Maybe banking should be boring (narrow banks anyone?), but finance shouldn’t. We ought to make finance exciting again.
The status quo is not ok 😟
Spiko’s focus won’t be payments but capital markets, namely money, bonds, equity, derivatives markets. These serve vital economic functions: allocate capital, i.e. facilitate the flow of funds between capital allocators and businesses or governments, and price risk. With the digitisation of securities and the electronification of trading, they have undergone significant changes over the past decades.
But while the dematerialization of securities from paper-form to book-entry was a zero-to-one breakthrough in the second half of the 20th century, innovation in the so-called “post-trade industry”[1] has since been far too slow. Consider the following: buy and sell orders are now posted and matched at the speed of light on trading venues, and yet it typically takes several days to settle a trade, namely to process and finalise the transfer of securities (usually against cash).
Finance is like an ultra-modern facade still powered by manual generators. Behind the shiny scene, cumbersome and lengthy settlement processes remain the norm.
As we can see in this (simplified!) flowchart, the current order-to-settlement process is long and complex, sequenced into many operations, involving a large number of databases and intermediaries, and sometimes even different organisational levels (front / middle / back office) within the same intermediary.
How is that possible? Well, the system is rigged with technical debt (we see you, Cobol fans 👀). And the implications are real:
- Unnecessary high costs that are eventually borne by retail investors, either directly or via institutions tasked with allocating their capital[2];
- Billions of capital locked up in the system as collateral to absorb risks induced by the presence of all these intermediary layers and the length of the resulting processes;
- Markets that cannot operate, i.e. price risk and margin requirements, continuously;
- And still tons of settlement fails and reconciliation errors[3].

★ ★ ★

● CHALLENGE: Continue the passage about slow securities settlement from its final sentence.

● PROVIDED MATERIAL:
★ ★ ★

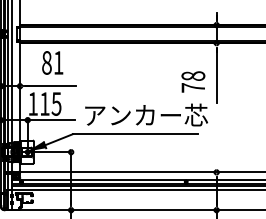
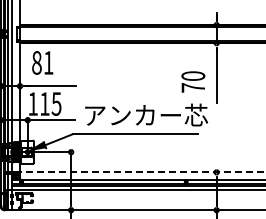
text at (52, 62) position: (52, 62) -> (42, 62)
text at (193, 75): 78 -> 70
line at (143, 171): solid -> dashed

★ ★ ★

● THE REPLY:
On top of that, the picture is grimmer in Europe than in the United States, due to the legacy of capital market development along national borders. With 30+ national stock exchanges and 30+ central securities depositories, the degree of complexity is multiplied by geographic fragmentation. Political debt adds up to technical debt. As a result, it is unsurprisingly more complex and expensive to trade and invest in Europe than in the United States.
Interestingly, initiatives aimed at reducing settlement times in capital markets have been rather pushed by regulators through top-down arbitrary requirements than by the industry through bottom-up innovation, which, in and of itself, is a testament to the industry’s inertia. And with the current pushback in Europe against a plan to move from T+2 to T+1 business day(s) settlement, we are approaching the limits of what can be achieved with the current market structure and technological stack[4]. The system is broken and needs a fix.
A paradigm shift 💡
Let’s start by acknowledging the source of the problem: cash and securities live in separate, scattered and poorly integrated databases. Split up by instrument, by intermediary, by geography, and so on. The need to bring together different systems that were not designed to communicate natively and seamlessly with each other creates undue complexity.
So how do we solve this? Enters blockchain technology. But why? Couldn’t we simply standardise and modernise the current tech stack? Create API integrations to empower existing databases to communicate effectively with each other? We could, theoretically. But it would require an extremely high level of coordination that is likely unattainable. Also, it wouldn’t end the deadly need for reconciliation processes between distinct, closed-source databases.
Meanwhile, blockchain technology brings immediate solutions to the issues crippling the system. Cash and securities on the same global and public ledger is a zero-to-one breakthrough unleashing the magic of atomic settlement, namely the instant exchange of assets between mutually untrusted parties. A transaction now becomes effectively inseparable from its settlement. The trade is the settlement and vice versa. The settlement date is no longer measured in days but in seconds. The entire sequence of post-trade operations disappears and with it the associated risks and costs.
Of course, such a system isn’t without drawbacks. By design, on-chain trades need to be pre-funded[5], which, compared to how the current financial system operates, is both unusual and potentially challenging. Besides, blockchains as computing infrastructures are suboptimal in terms of throughput and latency compared to local and centralised servers optimised for specific needs like trading.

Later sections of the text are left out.